Multimodal Class-aware Semantic Enhancement Network for Audio-Visual Video Parsing
Pengcheng Zhao, Jinxing Zhou, Yang Zhao, Dan Guo, Yanxiang Chen
TL;DR
This work tackles Audio-Visual Video Parsing (AVVP) by addressing semantic interference that arises when intra- and cross-modal interactions operate on semantically mixed holistic features. It introduces MM-CSE, a two-stage framework comprising Class-Aware Feature Decoupling (CAFD) and Fine-Grained Semantic Enhancement (FGSE). CAFD disentangles segment features into $K$ event-specific plus a background class, guided by reconstruction and orthogonality losses and enhanced by dynamic background fusion. FGSE then models inter-class co-occurrence within a timestamp (SECM) and fuses local segments with informative global context (LGSF), applied in both intra- and cross-modality settings and optimized with a suite of losses, including a novel event co-occurrence loss. Across LLP, MM-CSE achieves state-of-the-art AVVP performance, demonstrates interpretable decoupled class-wise representations, and reveals meaningful event co-occurrence patterns, offering a principled path to robust multimodal event parsing with practical applicability in video understanding tasks.
Abstract
The Audio-Visual Video Parsing task aims to recognize and temporally localize all events occurring in either the audio or visual stream, or both. Capturing accurate event semantics for each audio/visual segment is vital. Prior works directly utilize the extracted holistic audio and visual features for intra- and cross-modal temporal interactions. However, each segment may contain multiple events, resulting in semantically mixed holistic features that can lead to semantic interference during intra- or cross-modal interactions: the event semantics of one segment may incorporate semantics of unrelated events from other segments. To address this issue, our method begins with a Class-Aware Feature Decoupling (CAFD) module, which explicitly decouples the semantically mixed features into distinct class-wise features, including multiple event-specific features and a dedicated background feature. The decoupled class-wise features enable our model to selectively aggregate useful semantics for each segment from clearly matched classes contained in other segments, preventing semantic interference from irrelevant classes. Specifically, we further design a Fine-Grained Semantic Enhancement module for encoding intra- and cross-modal relations.

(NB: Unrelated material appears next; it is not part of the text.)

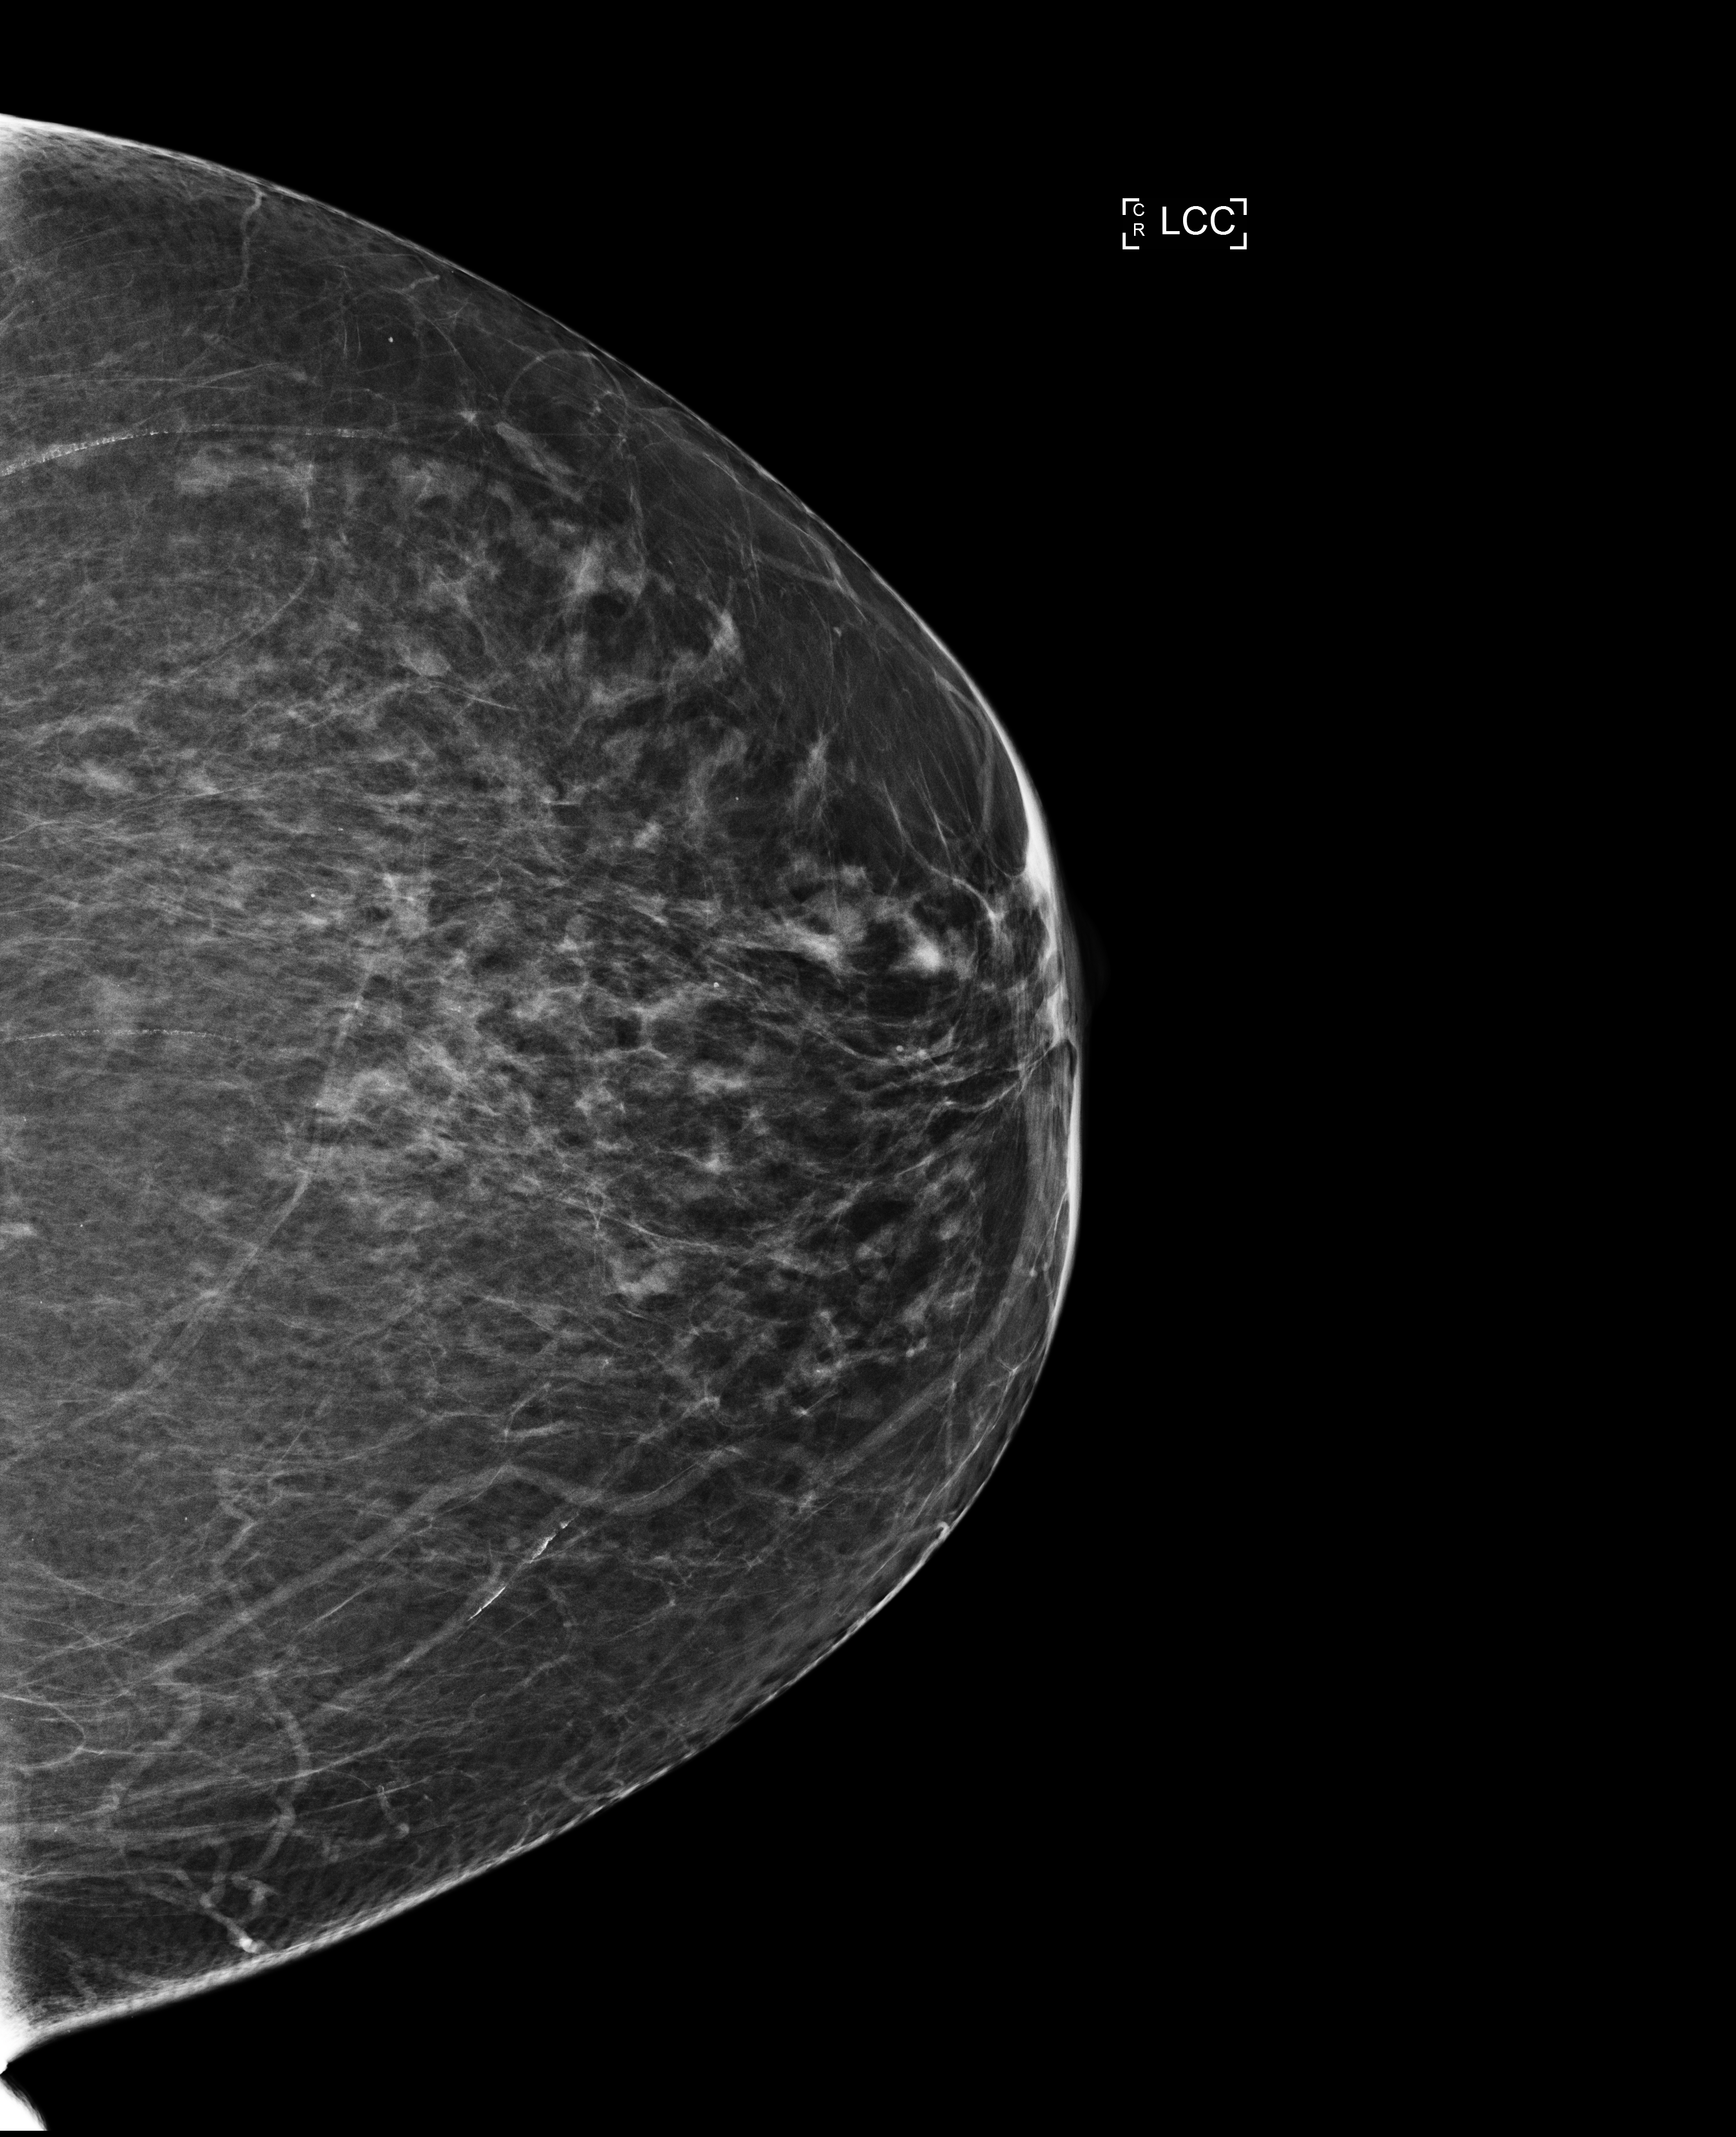
Annual screening mammography examination, compressed breast thickness 62 mm, system: Selenia Dimensions. Patient aged 74 years (female).
Image type: full-field digital mammogram. Breast: left. Projection: CC view.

It comprises a Segment-wise Event Co-occurrence Modeling (SECM) block and a Local-Global Semantic Fusion (LGSF) block. The SECM exploits inter-class dependencies of concurrent events within the same timestamp with the aid of a new event co-occurrence loss. The LGSF further enhances the event semantics of each segment by incorporating relevant semantics from more informative global video features. Extensive experiments validate the effectiveness of the proposed modules and loss functions, resulting in a new state-of-the-art parsing performance.